[Record extracts]
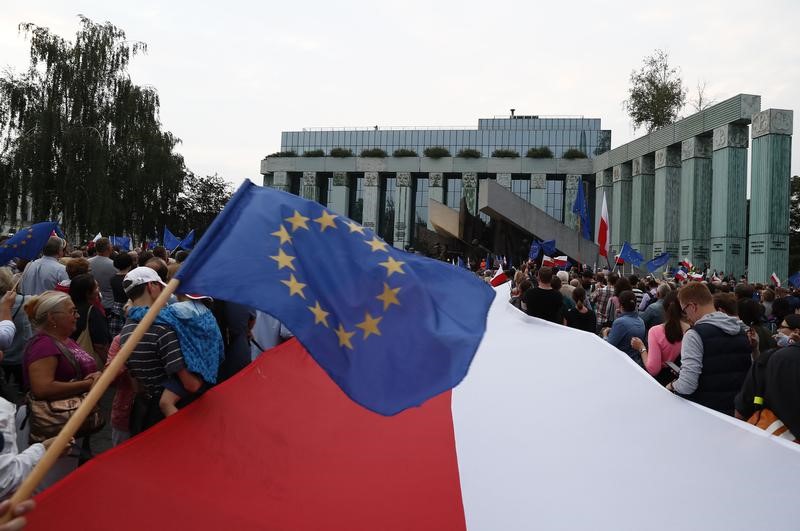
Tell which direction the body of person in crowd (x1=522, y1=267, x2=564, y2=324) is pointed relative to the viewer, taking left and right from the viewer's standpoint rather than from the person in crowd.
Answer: facing away from the viewer

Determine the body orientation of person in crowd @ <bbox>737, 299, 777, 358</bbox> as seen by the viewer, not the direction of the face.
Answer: away from the camera

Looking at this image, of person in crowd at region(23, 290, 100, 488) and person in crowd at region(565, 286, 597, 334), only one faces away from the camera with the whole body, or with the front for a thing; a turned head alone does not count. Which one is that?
person in crowd at region(565, 286, 597, 334)

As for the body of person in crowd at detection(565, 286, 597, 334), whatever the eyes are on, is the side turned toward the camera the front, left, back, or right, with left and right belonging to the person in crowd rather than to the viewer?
back

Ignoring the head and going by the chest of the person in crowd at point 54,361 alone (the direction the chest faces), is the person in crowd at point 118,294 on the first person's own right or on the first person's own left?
on the first person's own left

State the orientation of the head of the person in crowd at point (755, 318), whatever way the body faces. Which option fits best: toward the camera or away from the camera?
away from the camera

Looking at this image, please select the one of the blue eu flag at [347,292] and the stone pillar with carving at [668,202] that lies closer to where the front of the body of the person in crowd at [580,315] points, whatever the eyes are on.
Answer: the stone pillar with carving

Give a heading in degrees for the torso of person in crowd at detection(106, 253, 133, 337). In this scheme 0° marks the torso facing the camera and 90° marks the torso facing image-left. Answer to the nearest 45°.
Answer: approximately 225°

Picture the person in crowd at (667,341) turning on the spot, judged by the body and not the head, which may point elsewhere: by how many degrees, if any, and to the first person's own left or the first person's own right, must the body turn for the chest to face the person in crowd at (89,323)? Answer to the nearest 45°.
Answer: approximately 45° to the first person's own left

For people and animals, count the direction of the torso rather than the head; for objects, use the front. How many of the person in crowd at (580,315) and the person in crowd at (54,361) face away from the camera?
1
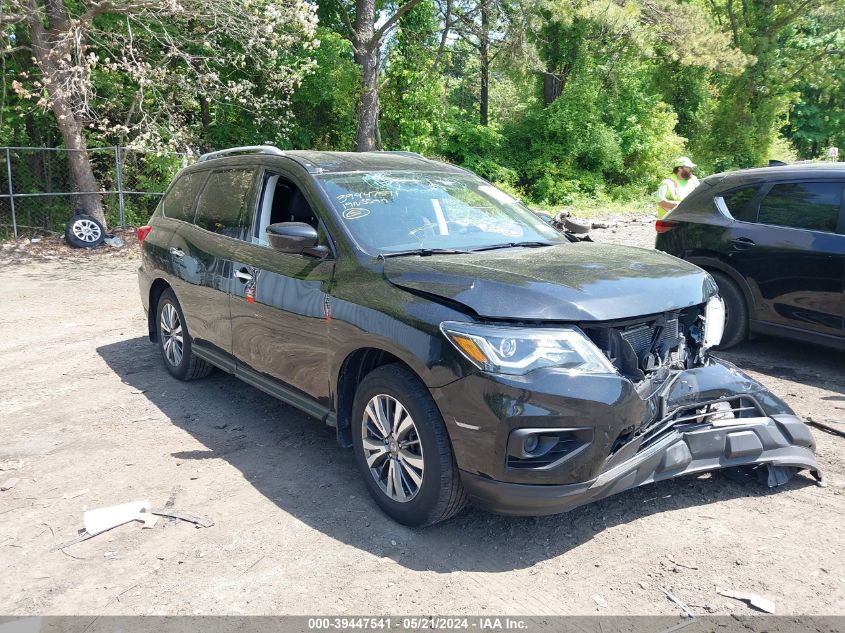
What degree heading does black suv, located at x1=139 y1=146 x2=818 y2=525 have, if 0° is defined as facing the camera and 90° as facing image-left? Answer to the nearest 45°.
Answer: approximately 315°

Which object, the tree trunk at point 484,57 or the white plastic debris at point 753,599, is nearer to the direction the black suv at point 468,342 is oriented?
the white plastic debris

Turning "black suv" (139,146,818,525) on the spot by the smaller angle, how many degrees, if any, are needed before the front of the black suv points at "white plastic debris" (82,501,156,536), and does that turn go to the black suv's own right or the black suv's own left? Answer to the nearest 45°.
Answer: approximately 135° to the black suv's own right

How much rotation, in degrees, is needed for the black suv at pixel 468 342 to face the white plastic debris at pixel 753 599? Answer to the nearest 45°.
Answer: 0° — it already faces it

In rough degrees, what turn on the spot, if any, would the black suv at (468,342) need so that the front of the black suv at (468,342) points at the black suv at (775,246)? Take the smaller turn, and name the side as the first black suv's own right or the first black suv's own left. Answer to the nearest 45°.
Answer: approximately 90° to the first black suv's own left

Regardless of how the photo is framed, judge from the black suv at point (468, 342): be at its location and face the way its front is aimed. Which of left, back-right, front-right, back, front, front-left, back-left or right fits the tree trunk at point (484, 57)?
back-left

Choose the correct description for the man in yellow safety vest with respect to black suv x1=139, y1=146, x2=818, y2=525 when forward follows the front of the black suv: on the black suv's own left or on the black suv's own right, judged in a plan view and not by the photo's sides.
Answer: on the black suv's own left

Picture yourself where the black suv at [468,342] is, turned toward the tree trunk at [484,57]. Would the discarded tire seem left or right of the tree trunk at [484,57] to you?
left

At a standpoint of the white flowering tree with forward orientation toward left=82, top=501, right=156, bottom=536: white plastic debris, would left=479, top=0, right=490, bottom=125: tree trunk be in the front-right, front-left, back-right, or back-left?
back-left

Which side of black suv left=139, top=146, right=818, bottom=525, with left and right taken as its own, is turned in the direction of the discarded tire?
back
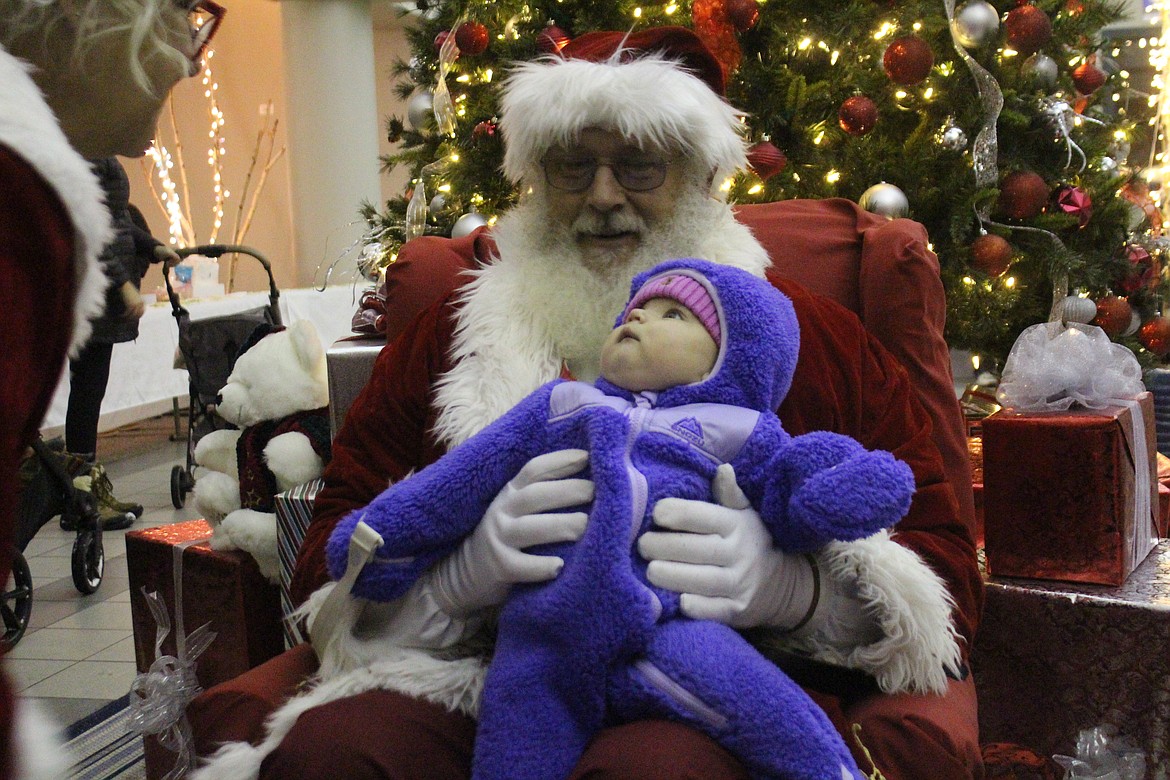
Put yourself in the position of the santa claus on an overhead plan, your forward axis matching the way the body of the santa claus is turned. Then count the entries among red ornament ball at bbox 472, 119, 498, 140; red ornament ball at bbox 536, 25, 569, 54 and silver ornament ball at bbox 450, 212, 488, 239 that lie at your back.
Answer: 3

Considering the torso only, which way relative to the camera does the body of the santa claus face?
toward the camera

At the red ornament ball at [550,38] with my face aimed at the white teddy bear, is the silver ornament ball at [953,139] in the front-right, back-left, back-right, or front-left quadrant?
back-left

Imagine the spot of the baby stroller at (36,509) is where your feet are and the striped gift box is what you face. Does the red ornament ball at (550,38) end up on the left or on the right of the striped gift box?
left

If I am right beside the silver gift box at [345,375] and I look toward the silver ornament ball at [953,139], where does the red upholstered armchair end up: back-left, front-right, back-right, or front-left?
front-right

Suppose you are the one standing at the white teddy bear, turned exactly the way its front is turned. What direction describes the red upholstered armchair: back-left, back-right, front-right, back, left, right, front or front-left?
back-left

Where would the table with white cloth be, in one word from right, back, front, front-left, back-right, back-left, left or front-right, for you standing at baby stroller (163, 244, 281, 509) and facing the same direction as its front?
front-left

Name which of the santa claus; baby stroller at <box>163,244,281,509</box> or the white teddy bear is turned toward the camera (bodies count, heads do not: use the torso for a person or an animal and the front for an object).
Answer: the santa claus

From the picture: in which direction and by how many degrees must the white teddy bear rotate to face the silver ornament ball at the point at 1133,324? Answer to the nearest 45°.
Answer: approximately 180°

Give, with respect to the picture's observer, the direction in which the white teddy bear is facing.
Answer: facing to the left of the viewer

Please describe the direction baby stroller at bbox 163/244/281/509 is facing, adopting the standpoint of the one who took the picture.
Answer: facing away from the viewer and to the right of the viewer
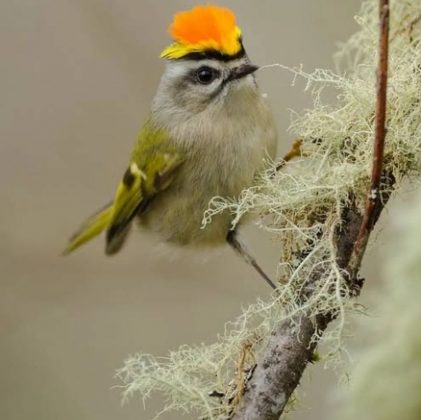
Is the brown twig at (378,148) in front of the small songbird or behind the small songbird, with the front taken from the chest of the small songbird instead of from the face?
in front

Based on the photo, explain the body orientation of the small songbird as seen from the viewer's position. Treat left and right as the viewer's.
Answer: facing the viewer and to the right of the viewer
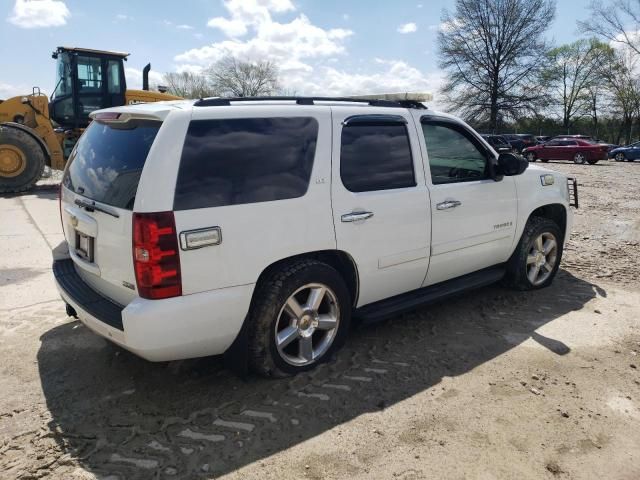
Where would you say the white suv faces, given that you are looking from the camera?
facing away from the viewer and to the right of the viewer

[Task requirements] Please recast all of the data above as a Markdown table with two columns, Row and Text, putting each nonblank line in its own numbered row. Leave out blank lines and pictures.

[Solution for this exercise]
| Row | Text |
|---|---|
| 1 | Tell which direction the body of person in crowd (x1=522, y1=267, x2=564, y2=324) is pointed relative to the viewer, taking left and right from the viewer's standpoint rather than from the person in crowd. |
| 2 | Answer: facing away from the viewer |
| 3 | Determine the body orientation of person in crowd @ <bbox>737, 299, 777, 358</bbox> as seen by the viewer, not the direction of the face. |
| 4 | Answer: away from the camera |
| 5 | Looking at this image, of person in crowd at region(23, 290, 100, 488) and person in crowd at region(565, 286, 597, 334), only one faces away from the camera with the whole body, or with the front for a thing; a turned head alone does not count. Which one is that? |
| 6 | person in crowd at region(565, 286, 597, 334) |
| 7 | As for the body of person in crowd at detection(565, 286, 597, 334), whatever the eyes are on, is the side turned toward the camera the front, left, back, or right, with left and right belonging to the person in crowd rather than to the viewer? |
| 8 | back |
| 9 | Ignoring the head and going by the chest of the person in crowd at point 54,361 alone (the direction the chest faces), is the person in crowd at point 118,294 on the first person's own right or on the first person's own left? |
| 10 | on the first person's own left |
| 11 | State the orientation of the head of the person in crowd at point (755, 318), whatever way the body faces. Which option fits best: toward the camera or away from the camera? |
| 12 | away from the camera |
| 13 | Looking at this image, please select the one of the blue eu flag at [347,292] and the stone pillar with carving at [668,202] that lies closer to where the front of the body of the person in crowd at [580,315] points, whatever the eyes are on. |
| 14 | Answer: the stone pillar with carving |
| 15 | Give a heading in degrees for the torso of person in crowd at detection(106, 253, 133, 337). In this scheme 0° marks the torso facing the camera and 90° marks the torso facing image-left. Answer to the nearest 45°. |
| 16 | Answer: approximately 225° |
| 17 | Picture the person in crowd at (667,341) turning on the spot, judged by the body and not the head, which may point elsewhere: by how many degrees, if any, and to the first person's own left or the first person's own right, must the body turn for the chest to face the person in crowd at (89,323)? Answer to the nearest 45°. |
| 18 | Answer: approximately 45° to the first person's own left |
| 19 | For people and animals, count the direction of the torso rather than the head; for objects, use the front. How many of the person in crowd at (580,315) and the person in crowd at (54,361) face away from the camera? |
| 20 | 1 |
| 21 | What degree heading does black suv, located at x1=139 y1=146 x2=818 y2=525 have, if 0° is defined as facing the camera and 90° as facing image-left? Answer to the nearest 45°. |
| 22 | Answer: approximately 315° |
| 23 | Which object, the tree trunk at point 484,57 or the white plastic debris at point 753,599, is nearer to the direction the black suv at point 468,342 is oriented? |
| 24 | the white plastic debris |
| 25 | Turning "black suv" (139,146,818,525) on the spot by the smaller angle, how many degrees, if any, are needed before the front of the black suv points at "white plastic debris" (82,501,156,536), and does that turn go to the black suv's own right or the black suv's own left? Answer to the nearest 45°. |
| 26 | Answer: approximately 135° to the black suv's own right |
| 27 | How much rotation, in degrees, is needed for the black suv at pixel 468 342 to face the white plastic debris at pixel 753 599? Answer to the nearest 45°. |
| 28 | Answer: 0° — it already faces it |
| 29 | In rough degrees, what turn on the spot, if any, would the black suv at (468,342) need so that the front of the black suv at (468,342) points at the black suv at (775,246)? Take the smaller turn, and name the side as the first black suv's own right or the first black suv's own left. Answer to the nearest 45°. |
| 30 | Answer: approximately 90° to the first black suv's own left |
| 31 | Regardless of how the photo is framed, judge from the black suv at point (468, 342): be at its location and face the way its front is aimed. Which of left, back-right, front-right, back, front, front-left, back-left or right fits the tree trunk at point (484, 57)? |
| 32 | back-left |
| 33 | Choose the correct description for the man in yellow safety vest with respect to black suv x1=139, y1=146, x2=818, y2=525 when forward follows the front of the black suv: on the black suv's own left or on the black suv's own right, judged in a plan view and not by the photo's sides. |
| 34 | Answer: on the black suv's own left |
| 35 | Picture yourself where the black suv at [468,342] is, turned toward the tree trunk at [484,57]. Would the discarded tire seem left or right of the tree trunk at [484,57] to you? |
| 36 | left |
| 37 | At a standpoint of the white flowering tree with forward orientation toward left=82, top=501, right=156, bottom=536: white plastic debris, would left=479, top=0, right=490, bottom=125: tree trunk be in the front-right, front-left, back-right, or back-left? |
| 38 | back-left |
| 39 | Which side of black suv left=139, top=146, right=818, bottom=525, with left and right taken as its own, is turned in the direction of the discarded tire? |
| 40 | back |
| 41 | Put yourself in the position of the santa claus on an overhead plan, your forward axis matching the way the body of the santa claus is turned. Then count the entries among red ornament ball at bbox 472, 119, 498, 140; red ornament ball at bbox 536, 25, 569, 54 and silver ornament ball at bbox 450, 212, 488, 239 that lie at your back. |
| 42 | Answer: 3 |
| 43 | Considering the torso only, which way relative to the camera does the body of the santa claus face? |
| 44 | toward the camera |
| 45 | At the red ornament ball at [550,38] with my face aimed at the white teddy bear, is the silver ornament ball at [953,139] in the front-right, back-left, back-right, or front-left quadrant? |
| 46 | back-left |
| 47 | Imagine the spot of the baby stroller at (36,509) is where your feet are and the striped gift box is what you face. Does the red ornament ball at (550,38) end up on the left or on the right of the striped gift box? |
| 48 | left |
| 49 | If I am right beside the silver gift box at [345,375] and I look toward the silver ornament ball at [953,139], where does the red upholstered armchair end up: back-left, front-right, back-right, or front-left? |
| 50 | front-right |
| 51 | Suppose you are the one standing at the white teddy bear, turned exactly the way its front is turned. What direction describes the red upholstered armchair: back-left, back-right, front-right, back, left, right, front or front-left? |
| 52 | back-left |
| 53 | Where would the table with white cloth be, in one word from right, back, front, front-left, back-right, back-left, left or front-right, for you standing at baby stroller (163, 244, 281, 509) and facing the same direction as its front? |
| 54 | front-left |
| 55 | Name which of the santa claus; baby stroller at <box>163,244,281,509</box> or the white teddy bear is turned toward the camera (bodies count, heads do not: use the torso for a person or an animal and the front for an object). |
| 56 | Answer: the santa claus |
| 57 | From the picture: in which direction and by how many degrees must the white teddy bear rotate to face the silver ornament ball at the point at 1133,324? Answer to the nearest 45°. |
| 58 | Answer: approximately 180° |
| 59 | Give, with respect to the picture's observer, the direction in which the white teddy bear is facing. |
| 60 | Answer: facing to the left of the viewer |
| 61 | Please describe the direction baby stroller at bbox 163/244/281/509 is facing, adopting the standpoint of the one who took the picture. |
| 62 | Answer: facing away from the viewer and to the right of the viewer |
| 63 | Is the brown twig at (378,148) in front of the small songbird or behind the small songbird, with the front taken from the chest of the small songbird instead of from the face? |
| 64 | in front |
| 65 | Based on the photo, explain the body orientation of the small songbird as seen from the viewer's position. Treat left and right as the viewer's. |
| 66 | Answer: facing the viewer and to the right of the viewer |
| 67 | Where would you say the white suv faces, given that you are looking from the camera? |
| 68 | facing away from the viewer and to the right of the viewer |